Below are records that must be duplicated exactly.
==========
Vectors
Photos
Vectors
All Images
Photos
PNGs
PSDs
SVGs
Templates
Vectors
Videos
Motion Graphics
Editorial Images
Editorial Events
==========
■ **Exercise solution**
Vectors
Photos
Vectors
All Images
Photos
PNGs
PSDs
SVGs
Templates
Vectors
Videos
Motion Graphics
Editorial Images
Editorial Events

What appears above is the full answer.